Jeanne est accroupie au milieu de la pièce.

Elle est hagarde, les yeux vides, elle téléphone.

Elle tourne le dos au cadavre de Joseph qui continue de se vider de son sang, à gros bouillons, d’une large entaille à la gorge.

Jeanne:

- Francesco? Il va mieux? Il faut qu’il vienne…

 

 

149. bureau Albert ; int. jour – Albert, employés, inconnu (off)

 

Il y a une grande effervescence.

Albert dévore des gateaux à son bureau qui domine derrière une vitre insonore l’ensemble de la vaste salle où des employés s’agitent en tout sens.

Il hurle au téléphone, la bouche pleine, en faisant de temps à autres cliqueter un clavier, ou signant un document qu’on lui apporte.

 

Albert:

- L’argent, l’argent c’est juste un symbole, ce qui les intéresse ce n’est pas l’argent, c’est le pouvoir, c’est mon pouvoir, ils n’auront pas le pouvoir que j’ai sur moi-même…Ils ne pourront jamais me briser. Mon passé est déjà mort, ils déterrent les cadavres de mes enfants à présent. Mais ils sont déjà morts et je suis mort avec eux depuis si longtemps. Je suis comme Saturne, j’ai mangé mes enfants il y a longtemps! Ils sont trop bêtes. Ils n’ont pas conscience du mal, du mal qu’on peut leur faire. C’est pour ce soir.

 

Il raccroche et éclate de rire puis se frotte les yeux un instant en regardant sur un petit moniteur l’image de Judith sourire.

 

Albert:

- Ah! Judith. Mourir d’amour, que j’aimerais mourir parfois.

 

 

150. maison d’enfance, parc, propriété voisine ; ext. matin – Francesco,         Camille

 

Francesco sort de la maison à grands pas.

Le téléphone continue de sonner à l’intérieur.

Il se dirige vers la propriété adjacente et bientôt enjambe le muret de séparation.

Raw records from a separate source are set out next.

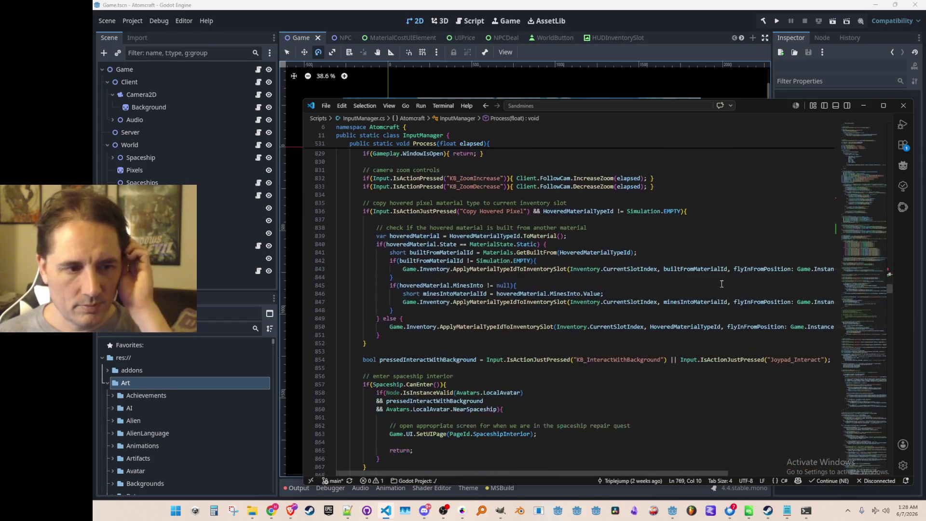
left_click_drag(864, 319, 867, 408)
scroll(864, 407, "up", 5)
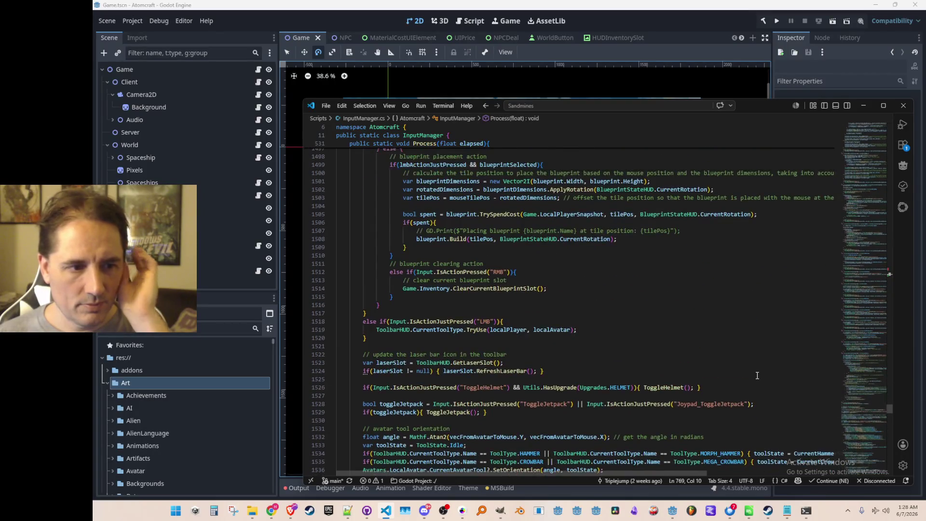
scroll(758, 370, "up", 3)
Copy the BLUEPRINT tool else-if condition on line 1461.
left_click(763, 329)
key("Home")
key("shift+End")
key("shift+Left")
key("ctrl+c")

ses pas le guide vers le centre de la fête: devant la maison, une grande piscine où quelques tardifs fêtards somnolent sur des matelas pneumatiques, d’autres reposent épars autour de l’eau où sur la pelouse jonchée de bouteilles et de verres.
La musique court toujours, renouvelée par une jeune femme somnolente et défaite, un casque lui enserrant le crâne, dans le salon de la demeure que Francesco traverse sans être aucunement remarqué.

Quatre ou cinq voitures sont disséminées plus loin, vers le chemin menant à la sortie.

Il y a les clés sur la portière de l’une d’entre elle.

Sans hésiter, Francesco monte et démarre.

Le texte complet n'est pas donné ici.